Paz, com apenas seis meses no poder, enfrenta a pressão social principalmente de camponeses indígenas, transportadores e mineiros, que mantêm há três semanas bloqueios de vias em La Paz e arredores, em meio à pior crise econômica do país em quatro décadas.
"Temos que reorganizar um gabinete que precisa ter capacidade de escuta", disse o presidente à imprensa no Palácio do Governo, acrescentando que não dialogará com "vândalos", mas que "as portas estarão abertas" para "aqueles que respeitam a democracia".
Paz explicou que, nos últimos dias, seu governo realizou reuniões com organizações sociais, e que a reivindicação foi: "Queremos fazer parte da tomada de decisões".
O governante não especificou quando ocorrerão os ajustes em sua equipe de colaboradores. "Vocês já saberão quais serão essas mudanças", afirmou aos jornalistas.
Também indicou que, na direção de garantir maior presença de setores sociais na tomada de decisões, formará em breve um "conselho econômico e social" para que participem todas as instituições que queiram contribuir com soluções.

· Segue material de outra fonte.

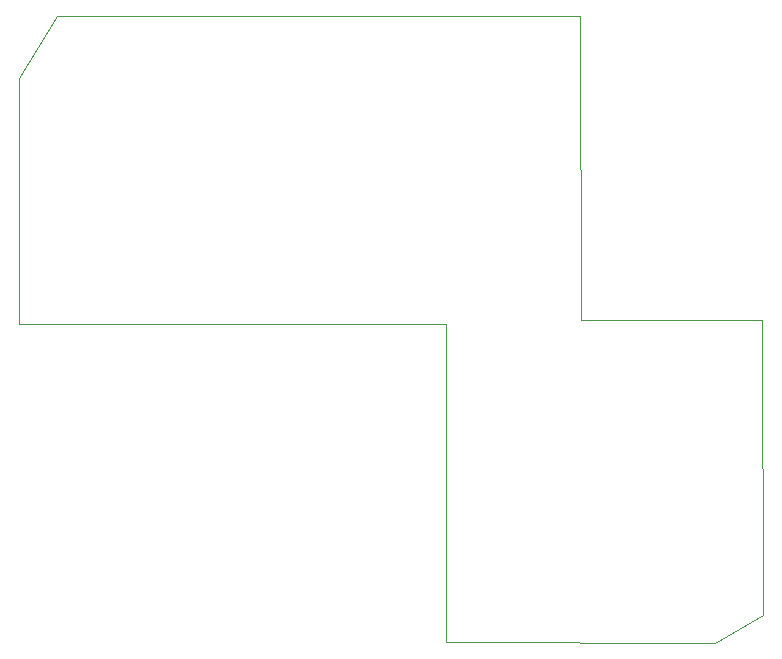
<source format=gbr>
%TF.GenerationSoftware,KiCad,Pcbnew,7.0.10*%
%TF.CreationDate,2024-02-20T20:24:08-05:00*%
%TF.ProjectId,GBoyGcPlus,47426f79-4763-4506-9c75-732e6b696361,rev?*%
%TF.SameCoordinates,Original*%
%TF.FileFunction,Profile,NP*%
%FSLAX46Y46*%
G04 Gerber Fmt 4.6, Leading zero omitted, Abs format (unit mm)*
G04 Created by KiCad (PCBNEW 7.0.10) date 2024-02-20 20:24:08*
%MOMM*%
%LPD*%
G01*
G04 APERTURE LIST*
%TA.AperFunction,Profile*%
%ADD10C,0.100000*%
%TD*%
G04 APERTURE END LIST*
D10*
X119180000Y-98400000D02*
X119180000Y-77600000D01*
X182120000Y-123110000D02*
X178130000Y-125420000D01*
X119180000Y-77600000D02*
X122350000Y-72390000D01*
X178130000Y-125420000D02*
X155320000Y-125360000D01*
X166710000Y-98130000D02*
X182110000Y-98130000D01*
X155320000Y-125360000D02*
X155340000Y-98400000D01*
X155340000Y-98400000D02*
X119180000Y-98400000D01*
X122350000Y-72390000D02*
X166680000Y-72360000D01*
X182110000Y-98130000D02*
X182120000Y-123110000D01*
X166680000Y-72360000D02*
X166710000Y-98130000D01*
M02*

</source>
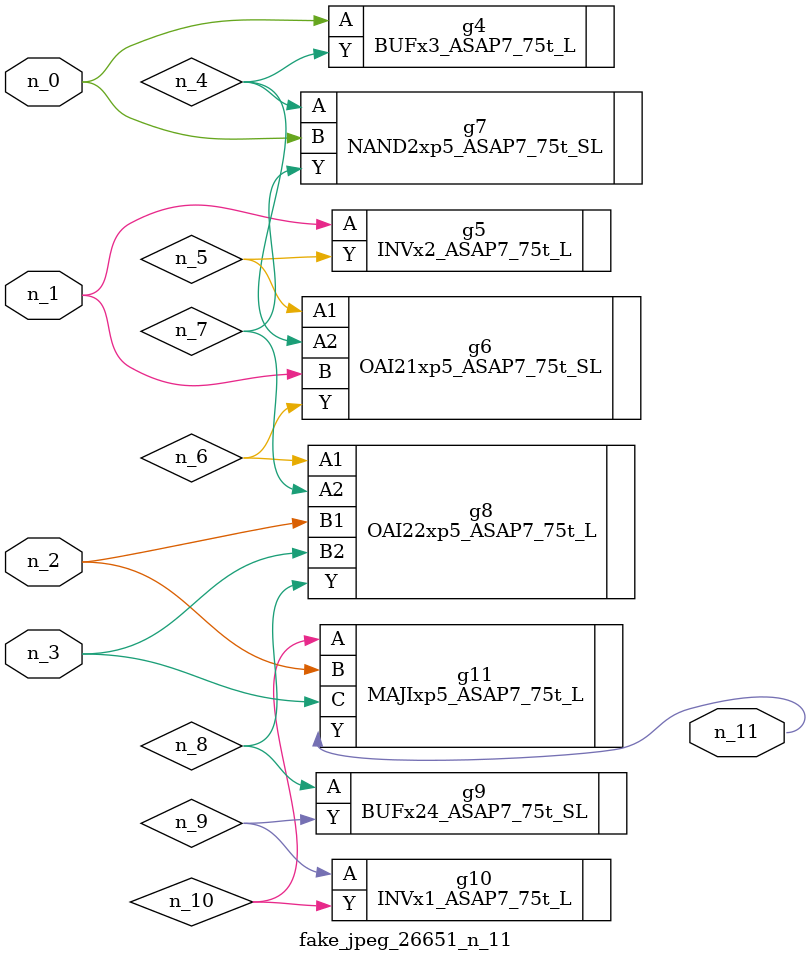
<source format=v>
module fake_jpeg_26651_n_11 (n_0, n_3, n_2, n_1, n_11);

input n_0;
input n_3;
input n_2;
input n_1;

output n_11;

wire n_10;
wire n_4;
wire n_8;
wire n_9;
wire n_6;
wire n_5;
wire n_7;

BUFx3_ASAP7_75t_L g4 ( 
.A(n_0),
.Y(n_4)
);

INVx2_ASAP7_75t_L g5 ( 
.A(n_1),
.Y(n_5)
);

OAI21xp5_ASAP7_75t_SL g6 ( 
.A1(n_5),
.A2(n_4),
.B(n_1),
.Y(n_6)
);

OAI22xp5_ASAP7_75t_L g8 ( 
.A1(n_6),
.A2(n_7),
.B1(n_2),
.B2(n_3),
.Y(n_8)
);

NAND2xp5_ASAP7_75t_SL g7 ( 
.A(n_4),
.B(n_0),
.Y(n_7)
);

BUFx24_ASAP7_75t_SL g9 ( 
.A(n_8),
.Y(n_9)
);

INVx1_ASAP7_75t_L g10 ( 
.A(n_9),
.Y(n_10)
);

MAJIxp5_ASAP7_75t_L g11 ( 
.A(n_10),
.B(n_2),
.C(n_3),
.Y(n_11)
);


endmodule
</source>
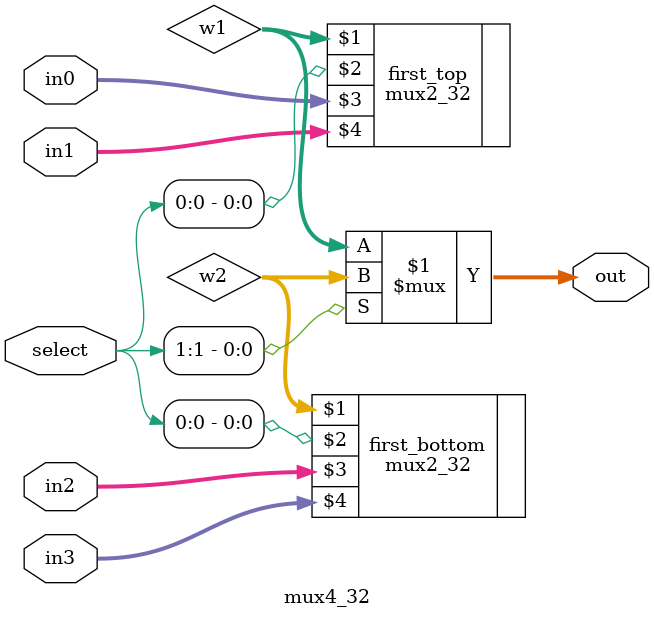
<source format=v>
module mux4_32(out, select, in0, in1, in2, in3);
    input [1:0] select;
    input [31:0] in0, in1, in2, in3;
    output [31:0] out;
    wire [31:0] w1, w2;
    mux2_32 first_top(w1, select[0], in0, in1);
    mux2_32 first_bottom(w2, select[0], in2, in3);
    assign out = select[1] ? w2 : w1;
endmodule


</source>
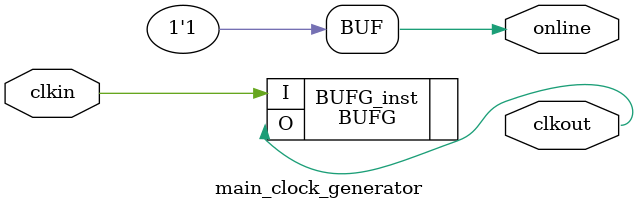
<source format=v>
`timescale 1ns / 1ps

module main_clock_generator(
	input clkin,
	output clkout,
	output online);

	assign online = 1'b1;

	BUFG BUFG_inst (
		.O(clkout), // 1-bit output: Clock buffer output
		.I(clkin)  // 1-bit input: Clock buffer input
	);
endmodule
</source>
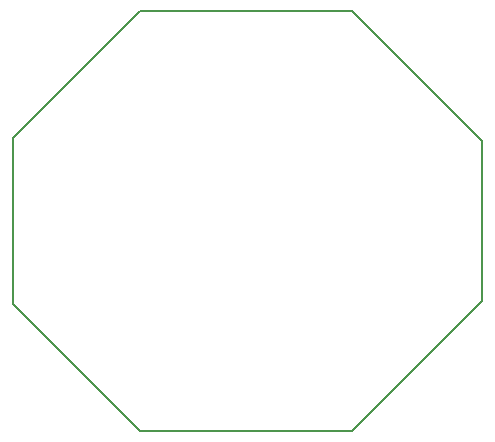
<source format=gbr>
G04 #@! TF.FileFunction,Profile,NP*
%FSLAX46Y46*%
G04 Gerber Fmt 4.6, Leading zero omitted, Abs format (unit mm)*
G04 Created by KiCad (PCBNEW 4.0.4-stable) date 12/10/16 19:05:05*
%MOMM*%
%LPD*%
G01*
G04 APERTURE LIST*
%ADD10C,0.100000*%
%ADD11C,0.150000*%
G04 APERTURE END LIST*
D10*
D11*
X259250000Y-122750000D02*
X241250000Y-122750000D01*
X230500000Y-147500000D02*
X230500000Y-133500000D01*
X259250000Y-158250000D02*
X241250000Y-158250000D01*
X270250000Y-133750000D02*
X270250000Y-147250000D01*
X259250000Y-122750000D02*
X270250000Y-133750000D01*
X241250000Y-122750000D02*
X230500000Y-133500000D01*
X241250000Y-158250000D02*
X230500000Y-147500000D01*
X259250000Y-158250000D02*
X270250000Y-147250000D01*
M02*

</source>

Os sindicatos transformaram nos últimos dias a cidade de La Paz em um campo de batalha, com confrontos com a polícia que deixaram ao menos meia centena de detidos. Segundo dados oficiais, há pelo menos 44 pontos de bloqueio em todo o país.
Na manhã desta quarta-feira, o chanceler boliviano, Fernando Aramayo, denunciou que grupos nos protestos buscam enfraquecer o governo e alterar a "ordem democrática e constitucional".
A cidade de La Paz, capital política da Bolívia e principal foco dos protestos, viveu nesta quarta-feira uma jornada de relativa calma, com uma marcha pacífica de centenas de camponeses e transportadores.